[meteorite-list] Fireball Observed Over Minnesota

From: Ron Baalke <baalke_at_meteoritecentral.com>
Date: Thu Apr 22 10:23:48 2004
Message-ID: <200303141624.IAA08846_at_zagami.jpl.nasa.gov>

http://www.grandmarais-mn.com/placed/index.php?sect_rank=5&story_id=135246

Becoming an involuntary member of the UFO Club
Column: Magnetic North
Vicki Biggs-Anderson
Cook County News-Herald (Minnesota)
March 13, 2003

Last Saturday I became an involuntary member of the UFO
club. The object I saw was not, however, so much flying as
it was falling to earth. And the spot it came down is, either
in fact or in my overactive imagination, less than a mile from
my home.

Lest anyone think I was under the influence of anything
more than winter, it was just 6 p.m., still daylight and I'd
done nothing more than put in a few hours at the office, gas
up my car and do the week's grocery run. No
mood-altering chemicals in this kid, unless one regards a
mini-Snickers bar as a serious hallucinogenic. I do not.

The drive home was totally uneventful until I got to the turn
at County Rd. 14 and Caspers Hill Rd. I was half listening
to Garrison Keillor blather on the radio and half writing this
week's editorial in my mind. As I turned the steering wheel
to the right, brightness in the trees to the left caught my
eye.

It was a big white ball of light, angling down through the
trees. "Oh, oh, oh, ohhhhhh," was all I could stammer over
and over as what looked to be a falling star, shining tail and
all, disappeared in the area of my neighbor's gravel pit.
There is a plowed road into the woods leading to the pit and
I did go a couple hundred yards down it, but decided dusk
was a dumb time to go meteor-looking.

Besides, I couldn't wait to get home and tell Paul what I'd
seen.

Now most guys would hear something like this and respond
with a completely non-supportive, "Are you nuts?" But not
my sweetheart. He was pretty darned impressed - so
much so that he suggested I call the "cop shop" and report
the thing.

"Are you nuts?" I said, imagining my co-workers shrieking
in laughter as reports of the Caspers Hill woman who saw
a fireball got dutifully entered into the March 8 Sheriff's
Report. "My sanity is questioned quite enough thanks to all
the critters I've chosen to keep in chow and scratch," I
said.

Eventually, I called. No one else had reported the sighting,
but then the area is pretty sparsely populated. I told the
dispatcher and Sheriff that Paul and I were going to go out
and look for the meteorite the next day, Sunday. But I
awoke feeling like my stomach was filled with space debris.

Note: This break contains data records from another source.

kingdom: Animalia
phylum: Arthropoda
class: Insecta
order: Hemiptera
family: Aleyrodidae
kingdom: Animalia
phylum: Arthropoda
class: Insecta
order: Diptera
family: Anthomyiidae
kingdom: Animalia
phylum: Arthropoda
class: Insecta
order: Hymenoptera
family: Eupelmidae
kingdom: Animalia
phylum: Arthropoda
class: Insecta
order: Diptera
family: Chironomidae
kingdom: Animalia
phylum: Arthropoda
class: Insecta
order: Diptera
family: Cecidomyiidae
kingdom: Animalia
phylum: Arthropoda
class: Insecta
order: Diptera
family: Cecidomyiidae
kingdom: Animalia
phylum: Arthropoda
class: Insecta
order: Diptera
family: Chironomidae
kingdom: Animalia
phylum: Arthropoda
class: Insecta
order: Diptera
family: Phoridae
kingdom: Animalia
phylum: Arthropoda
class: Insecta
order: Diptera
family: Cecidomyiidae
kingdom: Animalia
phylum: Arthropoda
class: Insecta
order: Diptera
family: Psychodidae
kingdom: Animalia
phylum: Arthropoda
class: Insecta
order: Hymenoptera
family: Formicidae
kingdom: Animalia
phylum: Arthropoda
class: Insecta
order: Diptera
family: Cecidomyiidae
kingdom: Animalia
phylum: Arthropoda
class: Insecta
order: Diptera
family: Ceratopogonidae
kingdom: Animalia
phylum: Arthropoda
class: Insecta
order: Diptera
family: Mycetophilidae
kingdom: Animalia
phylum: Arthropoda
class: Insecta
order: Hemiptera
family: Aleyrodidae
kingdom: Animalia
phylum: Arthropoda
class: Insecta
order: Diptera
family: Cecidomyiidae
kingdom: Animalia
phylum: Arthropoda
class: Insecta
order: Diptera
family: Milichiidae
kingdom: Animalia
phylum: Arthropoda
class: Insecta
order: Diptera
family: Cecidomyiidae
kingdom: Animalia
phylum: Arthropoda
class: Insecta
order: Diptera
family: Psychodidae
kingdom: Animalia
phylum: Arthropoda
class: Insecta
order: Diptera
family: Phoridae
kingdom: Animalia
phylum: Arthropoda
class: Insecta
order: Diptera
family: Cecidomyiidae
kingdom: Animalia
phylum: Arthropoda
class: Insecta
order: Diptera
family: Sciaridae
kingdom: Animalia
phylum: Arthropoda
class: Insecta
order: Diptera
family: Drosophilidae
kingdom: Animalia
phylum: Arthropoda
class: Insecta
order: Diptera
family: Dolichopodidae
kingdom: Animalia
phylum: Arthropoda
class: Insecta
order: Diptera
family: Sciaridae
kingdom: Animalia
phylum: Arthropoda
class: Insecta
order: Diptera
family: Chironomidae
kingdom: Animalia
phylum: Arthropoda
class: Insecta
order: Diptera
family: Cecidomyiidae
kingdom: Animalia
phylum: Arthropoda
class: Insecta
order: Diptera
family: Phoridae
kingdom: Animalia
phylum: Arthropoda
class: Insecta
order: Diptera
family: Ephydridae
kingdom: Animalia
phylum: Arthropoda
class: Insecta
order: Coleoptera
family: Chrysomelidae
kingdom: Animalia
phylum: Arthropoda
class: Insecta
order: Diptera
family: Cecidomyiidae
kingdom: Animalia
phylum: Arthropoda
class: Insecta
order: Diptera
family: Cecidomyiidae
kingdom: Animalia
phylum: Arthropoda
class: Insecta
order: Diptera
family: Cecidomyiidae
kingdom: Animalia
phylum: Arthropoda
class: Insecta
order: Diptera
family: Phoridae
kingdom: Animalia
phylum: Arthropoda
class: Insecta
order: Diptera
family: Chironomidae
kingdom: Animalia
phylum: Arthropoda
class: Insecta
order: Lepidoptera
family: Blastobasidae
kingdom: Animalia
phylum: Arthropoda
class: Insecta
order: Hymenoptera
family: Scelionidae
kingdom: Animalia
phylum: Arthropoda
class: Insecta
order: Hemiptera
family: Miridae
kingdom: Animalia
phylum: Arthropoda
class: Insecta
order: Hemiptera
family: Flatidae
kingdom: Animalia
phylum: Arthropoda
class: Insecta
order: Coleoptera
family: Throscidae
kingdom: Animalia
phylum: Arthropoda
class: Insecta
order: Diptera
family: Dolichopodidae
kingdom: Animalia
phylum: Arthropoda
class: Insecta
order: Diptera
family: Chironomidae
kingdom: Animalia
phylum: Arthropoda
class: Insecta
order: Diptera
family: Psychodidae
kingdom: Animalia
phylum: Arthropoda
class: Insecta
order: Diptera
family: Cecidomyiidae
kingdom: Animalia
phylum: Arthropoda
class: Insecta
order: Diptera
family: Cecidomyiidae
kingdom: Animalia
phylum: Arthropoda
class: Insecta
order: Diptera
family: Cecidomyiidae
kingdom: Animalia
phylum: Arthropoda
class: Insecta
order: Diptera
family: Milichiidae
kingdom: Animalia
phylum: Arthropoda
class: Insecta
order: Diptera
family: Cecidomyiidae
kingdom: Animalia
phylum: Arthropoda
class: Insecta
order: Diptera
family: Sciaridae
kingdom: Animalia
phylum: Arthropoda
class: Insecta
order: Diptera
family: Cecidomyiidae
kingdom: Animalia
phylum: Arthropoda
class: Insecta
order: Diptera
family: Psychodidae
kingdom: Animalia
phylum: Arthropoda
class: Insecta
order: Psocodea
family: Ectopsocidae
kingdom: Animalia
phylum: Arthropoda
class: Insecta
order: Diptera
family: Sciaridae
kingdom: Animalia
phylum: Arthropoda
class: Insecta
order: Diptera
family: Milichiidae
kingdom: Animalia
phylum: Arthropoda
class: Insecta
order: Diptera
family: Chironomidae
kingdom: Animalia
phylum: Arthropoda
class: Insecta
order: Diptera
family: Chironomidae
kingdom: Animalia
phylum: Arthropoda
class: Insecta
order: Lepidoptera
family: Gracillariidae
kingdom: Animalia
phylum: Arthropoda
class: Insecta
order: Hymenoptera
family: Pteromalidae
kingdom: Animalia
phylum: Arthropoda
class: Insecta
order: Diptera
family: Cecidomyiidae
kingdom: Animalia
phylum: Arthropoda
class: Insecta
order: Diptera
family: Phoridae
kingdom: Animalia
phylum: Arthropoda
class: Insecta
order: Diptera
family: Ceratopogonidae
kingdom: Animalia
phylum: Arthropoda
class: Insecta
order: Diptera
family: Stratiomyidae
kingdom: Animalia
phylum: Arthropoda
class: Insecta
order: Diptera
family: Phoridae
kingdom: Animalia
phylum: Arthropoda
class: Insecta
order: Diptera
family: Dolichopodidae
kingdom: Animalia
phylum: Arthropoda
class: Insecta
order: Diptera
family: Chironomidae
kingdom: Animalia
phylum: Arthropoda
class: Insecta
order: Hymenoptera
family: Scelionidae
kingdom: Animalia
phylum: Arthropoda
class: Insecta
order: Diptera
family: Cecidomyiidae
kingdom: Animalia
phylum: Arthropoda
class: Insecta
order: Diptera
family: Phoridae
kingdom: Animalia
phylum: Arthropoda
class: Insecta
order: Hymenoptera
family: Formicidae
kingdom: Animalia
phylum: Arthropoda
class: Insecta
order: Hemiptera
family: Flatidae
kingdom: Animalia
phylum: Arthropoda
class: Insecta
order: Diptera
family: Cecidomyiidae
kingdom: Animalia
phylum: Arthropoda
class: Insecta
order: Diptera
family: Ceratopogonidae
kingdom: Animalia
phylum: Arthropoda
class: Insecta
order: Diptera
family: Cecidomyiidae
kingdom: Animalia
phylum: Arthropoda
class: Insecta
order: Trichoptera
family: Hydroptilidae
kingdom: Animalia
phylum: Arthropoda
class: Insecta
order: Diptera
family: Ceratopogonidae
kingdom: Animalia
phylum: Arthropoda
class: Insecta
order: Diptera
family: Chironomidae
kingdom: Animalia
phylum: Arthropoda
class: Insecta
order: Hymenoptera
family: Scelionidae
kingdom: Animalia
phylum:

Delicacy prevents me from going into detail. But hiking was
the last thing I was going to be doing that day. So I "hiked"
the Internet instead, hoping to find out what might be out
there.

Apparently meteorites - meteors that impact the earth
instead of burning up in the atmosphere - are common
enough to warrant a magazine devoted just to them.
Meteorite, the International Quarterly of Meteorites and
Meteorite Science, has a fascinating Web site. There is
also a market in meteorites. One Web catalog lists the
year, location of the find and the type of matter, and then
prices the meteorite by weight, often selling slices of the
material to collectors.

My Internet search for Minnesota meteorites was not
fruitful, except that I found a retired University of
Minnesota professor, Paul W. Weiblen, online writing
about northeastern Minnesota geology and his interest in
meteorites. He said most 'meteorites' brought to him over
the years were nothing but earth rocks. But in 1996, he got
his hands on the real thing. A baseball-size meteorite had
fallen on a parked car in Turtle Lake, Wis. on the night of
Oct. 21. The 82-gram chunk of chondrite had struck the
windshield of an unoccupied Geo Metro.

The meteorite is now in the University collection. The fate
of the Geo Metro is not mentioned.

My favorite Website is the Smithsonian's, metorites.org. It
features a slide show tour of their collection of meteorites.
They are all shapes, sizes and ages. Some are from Mars.
One is a mammoth hoop-shaped chunk big enough for a
moose herd to run through.

A plain sandwich-shaped meteorite on display at the
Smithsonian fell to earth on Nov. 16, 1492 in Alsace,
France and another meteorite there is the first recorded
touch-down in America, from Connecticut in 1807. If I could
have any I wanted, though, it would be the 2002 pound
Goose Lake, Calif. meteorite. That behemoth looks like a
polished petrified brain. How cool would that be in a
backyard pond?

Probably nothing like any of the above is in the woods less
than a mile from my back door. On the other hand, this is
Cook County. I think we'll take a look come spring.